→ Required work
The material below includes pictures; leave them out and return only the lines between the line containing "Phase 2 Robin" and the line containing "nd enjoy travelling to your ship. That’s why", inclusive, word for word.
(Beginning of Given data)
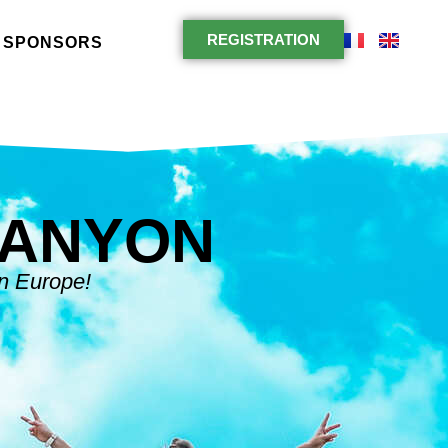
REGISTRATION
SPONSORS
CANYON
in Europe!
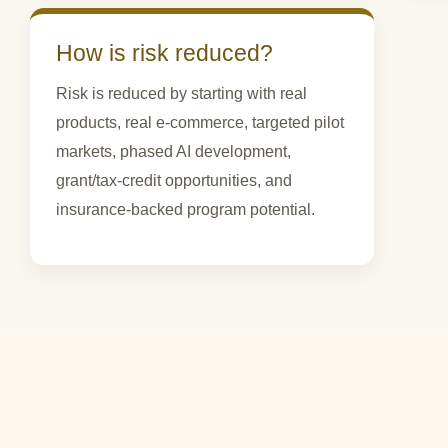
How is risk reduced?
Risk is reduced by starting with real
products, real e-commerce, targeted pilot
markets, phased AI development,
grant/tax-credit opportunities, and
insurance-backed program potential.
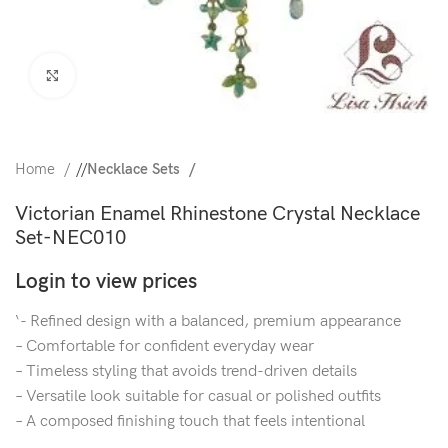
Click to enlarge
Home
/
Necklace Sets
Victorian Enamel Rhinestone Crystal Necklace
Set-NEC010
Login to view prices
‘- Refined design with a balanced, premium appearance
– Comfortable for confident everyday wear
– Timeless styling that avoids trend-driven details
– Versatile look suitable for casual or polished outfits
– A composed finishing touch that feels intentional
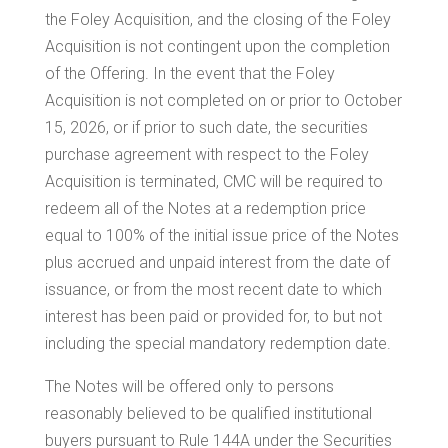
the Foley Acquisition, and the closing of the Foley
Acquisition is not contingent upon the completion
of the Offering. In the event that the Foley
Acquisition is not completed on or prior to
October
15, 2026
, or if prior to such date, the securities
purchase agreement with respect to the Foley
Acquisition is terminated, CMC will be required to
redeem all of the Notes at a redemption price
equal to 100% of the initial issue price of the Notes
plus accrued and unpaid interest from the date of
issuance, or from the most recent date to which
interest has been paid or provided for, to but not
including the special mandatory redemption date.
The Notes will be offered only to persons
reasonably believed to be qualified institutional
buyers pursuant to Rule 144A under the Securities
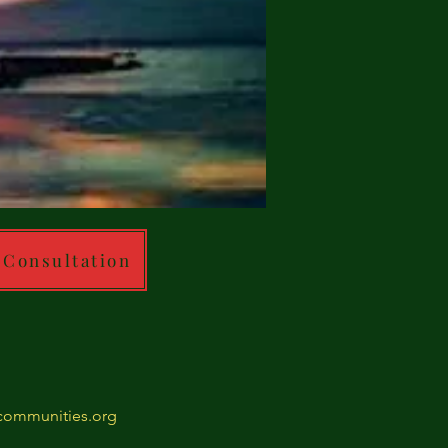
 Consultation
ommunities.org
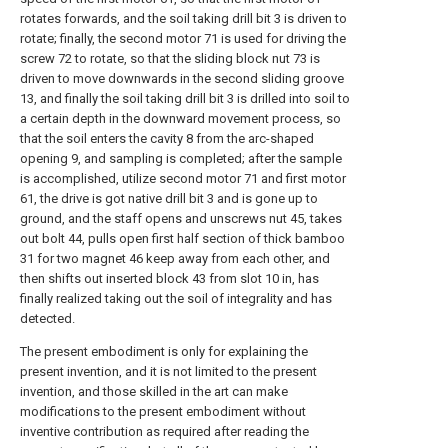
rotates forwards, and the soil taking drill bit 3 is driven to
rotate; finally, the second motor 71 is used for driving the
screw 72 to rotate, so that the sliding block nut 73 is
driven to move downwards in the second sliding groove
13, and finally the soil taking drill bit 3 is drilled into soil to
a certain depth in the downward movement process, so
that the soil enters the cavity 8 from the arc-shaped
opening 9, and sampling is completed; after the sample
is accomplished, utilize second motor 71 and first motor
61, the drive is got native drill bit 3 and is gone up to
ground, and the staff opens and unscrews nut 45, takes
out bolt 44, pulls open first half section of thick bamboo
31 for two magnet 46 keep away from each other, and
then shifts out inserted block 43 from slot 10 in, has
finally realized taking out the soil of integrality and has
detected.
The present embodiment is only for explaining the
present invention, and it is not limited to the present
invention, and those skilled in the art can make
modifications to the present embodiment without
inventive contribution as required after reading the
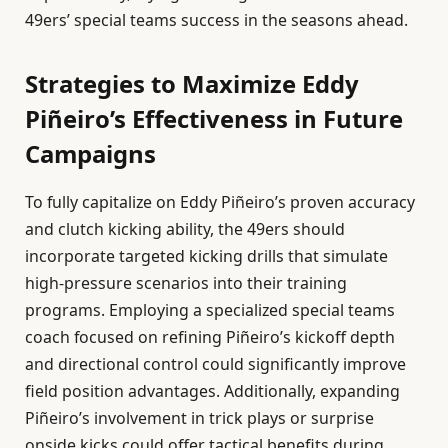
49ers’ special teams success in the seasons ahead.
Strategies to Maximize Eddy
Piñeiro’s Effectiveness in Future
Campaigns
To fully capitalize on Eddy Piñeiro’s proven accuracy
and clutch kicking ability, the 49ers should
incorporate targeted kicking drills that simulate
high-pressure scenarios into their training
programs. Employing a specialized special teams
coach focused on refining Piñeiro’s kickoff depth
and directional control could significantly improve
field position advantages. Additionally, expanding
Piñeiro’s involvement in trick plays or surprise
onside kicks could offer tactical benefits during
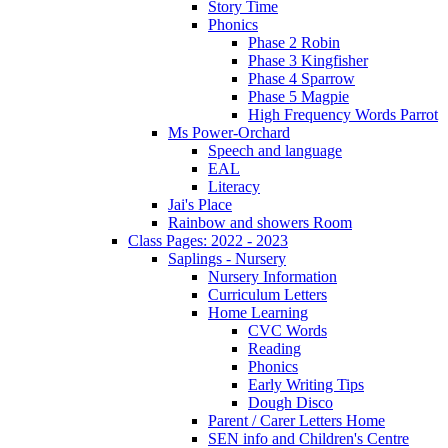
Story Time
Phonics
Phase 2 Robin
Phase 3 Kingfisher
Phase 4 Sparrow
Phase 5 Magpie
High Frequency Words Parrot
Ms Power-Orchard
Speech and language
EAL
Literacy
Jai's Place
Rainbow and showers Room
Class Pages: 2022 - 2023
Saplings - Nursery
Nursery Information
Curriculum Letters
Home Learning
CVC Words
Reading
Phonics
Early Writing Tips
Dough Disco
Parent / Carer Letters Home
SEN info and Children's Centre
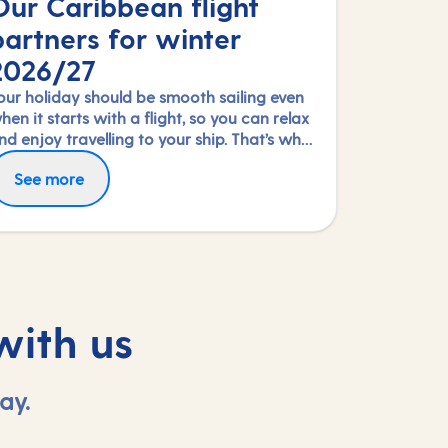
Our Caribbean flight
partners for winter
2026/27
our holiday should be smooth sailing even
hen it starts with a flight, so you can relax
nd enjoy travelling to your ship. That’s why
e’re thrilled to partner again with TUI
ly in greater comfort with Premium
See more
irways, Norse Atlantic and Virgin Atlantic
conomy or Upper Class on selected routes.
or our Caribbean fly-cruises this winter
o book an upgrade, call us on 03453 574
026/27 season.
44.
with us
ay.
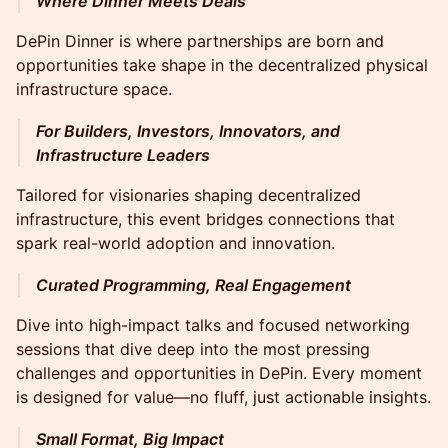
Where Dinner Meets Deals
DePin Dinner is where partnerships are born and
opportunities take shape in the decentralized physical
infrastructure space.
For Builders, Investors, Innovators, and
Infrastructure Leaders
Tailored for visionaries shaping decentralized
infrastructure, this event bridges connections that
spark real-world adoption and innovation.
Curated Programming, Real Engagement
Dive into high-impact talks and focused networking
sessions that dive deep into the most pressing
challenges and opportunities in DePin. Every moment
is designed for value—no fluff, just actionable insights.
Small Format, Big Impact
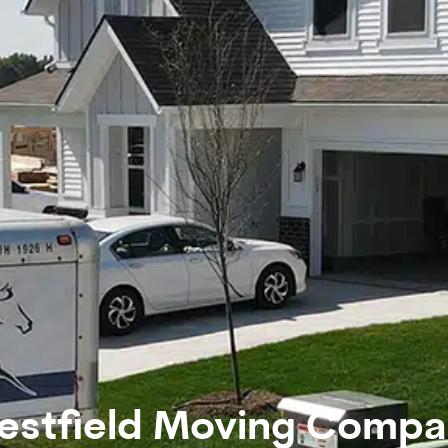
estfield Moving Compa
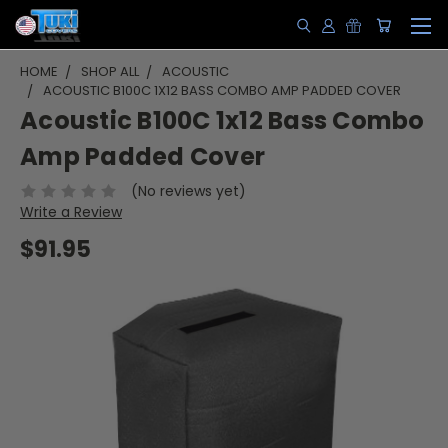
HOME
SHOP ALL
ACOUSTIC
ACOUSTIC B100C 1X12 BASS COMBO AMP PADDED COVER
Acoustic B100C 1x12 Bass Combo
Amp Padded Cover
(No reviews yet)
Write a Review
$91.95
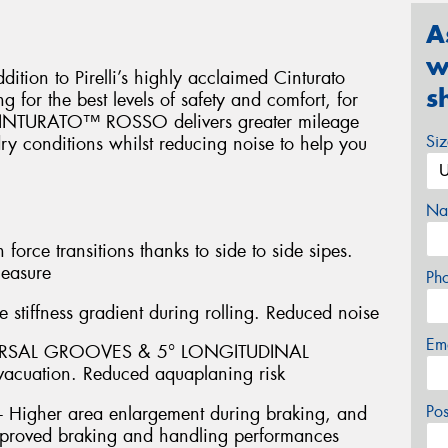
A
w
on to Pirelli’s highly acclaimed Cinturato
s
 for the best levels of safety and comfort, for
. CINTURATO™ ROSSO delivers greater mileage
Si
y conditions whilst reducing noise to help you
Na
ce transitions thanks to side to side sipes.
leasure
Ph
stiffness gradient during rolling. Reduced noise
Em
ERSAL GROOVES & 5° LONGITUDINAL
acuation. Reduced aquaplaning risk
Po
igher area enlargement during braking, and
 Improved braking and handling performances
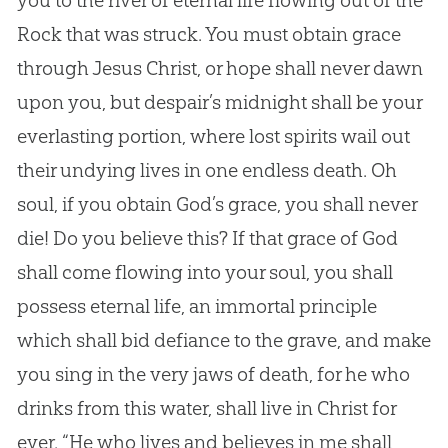
you to the river of eternal life flowing out of the
Rock that was struck. You must obtain grace
through
Jesus
Christ, or hope shall never dawn
upon you, but despair’s midnight shall be your
everlasting portion, where lost spirits wail out
their undying lives in one endless death. Oh
soul, if you obtain
God
’s grace, you shall never
die! Do you believe this? If that grace of
God
shall come flowing into your soul, you shall
possess eternal life, an immortal principle
which shall bid defiance to the grave, and make
you sing in the very jaws of death, for he who
drinks from this water, shall live in Christ for
ever. “He who lives and believes in me shall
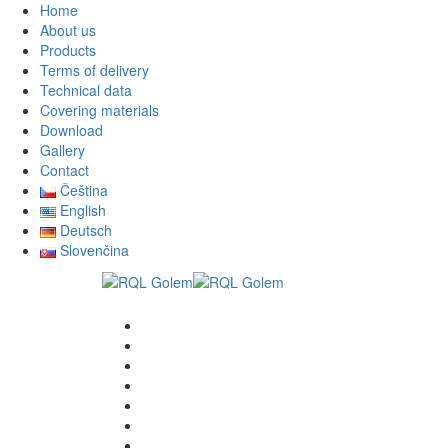
Home
About us
Products
Terms of delivery
Technical data
Covering materials
Download
Gallery
Contact
Čeština
English
Deutsch
Slovenčina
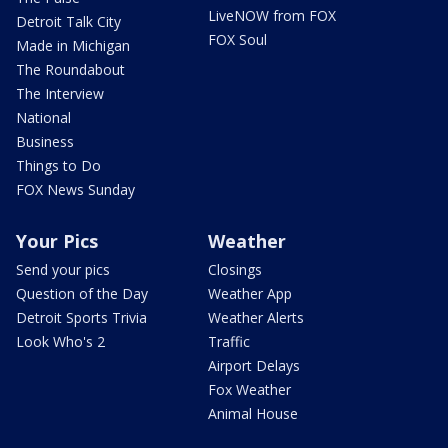
LiveNOW from FOX
Detroit Talk City
FOX Soul
Made in Michigan
The Roundabout
The Interview
National
Business
Things to Do
FOX News Sunday
Your Pics
Weather
Send your pics
Closings
Question of the Day
Weather App
Detroit Sports Trivia
Weather Alerts
Look Who's 2
Traffic
Airport Delays
Fox Weather
Animal House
(End of Given data)
→ Written answer
Phase 2 Robin
Phase 3 Kingfisher
Phase 4 Sparrow
Phase 5 Magpie
High Frequency Words Parrot
Ms Power-Orchard
Speech and language
EAL
Literacy
Jai's Place
Rainbow and showers Room
Class Pages: 2022 - 2023
Saplings - Nursery
Nursery Information
Curriculum Letters
Home Learning
CVC Words
Reading
Phonics
Early Writing Tips
Dough Disco
Parent / Carer Letters Home
SEN info and Children's Centre
Our Caribbean flight
partners for winter
2026/27
our holiday should be smooth sailing even
hen it starts with a flight, so you can relax
nd enjoy travelling to your ship. That’s why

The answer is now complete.